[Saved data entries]
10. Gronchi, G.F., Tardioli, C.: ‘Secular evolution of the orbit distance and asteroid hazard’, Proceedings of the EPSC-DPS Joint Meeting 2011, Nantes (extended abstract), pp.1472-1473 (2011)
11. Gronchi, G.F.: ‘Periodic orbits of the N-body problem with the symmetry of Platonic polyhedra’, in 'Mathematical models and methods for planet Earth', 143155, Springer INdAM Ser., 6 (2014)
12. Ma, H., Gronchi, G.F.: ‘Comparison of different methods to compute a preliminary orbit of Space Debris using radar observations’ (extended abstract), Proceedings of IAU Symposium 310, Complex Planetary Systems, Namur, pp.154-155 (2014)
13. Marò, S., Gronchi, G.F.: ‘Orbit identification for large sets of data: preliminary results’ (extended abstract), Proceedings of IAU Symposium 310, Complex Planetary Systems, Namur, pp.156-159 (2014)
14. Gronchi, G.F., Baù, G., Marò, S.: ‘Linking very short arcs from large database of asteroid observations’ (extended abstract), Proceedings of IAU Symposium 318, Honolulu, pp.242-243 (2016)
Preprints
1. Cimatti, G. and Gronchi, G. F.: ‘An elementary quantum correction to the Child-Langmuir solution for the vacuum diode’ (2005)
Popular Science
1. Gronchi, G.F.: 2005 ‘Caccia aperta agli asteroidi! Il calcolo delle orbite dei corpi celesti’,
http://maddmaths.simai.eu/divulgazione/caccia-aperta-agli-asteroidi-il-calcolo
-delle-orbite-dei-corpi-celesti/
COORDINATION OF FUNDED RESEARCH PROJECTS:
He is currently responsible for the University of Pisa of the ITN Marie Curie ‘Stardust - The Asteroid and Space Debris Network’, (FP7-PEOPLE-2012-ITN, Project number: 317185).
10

Aim of the task
Could you report how many lines in the data above include the word "Planetary"? Give the number and nothing more.

Answer to this task
2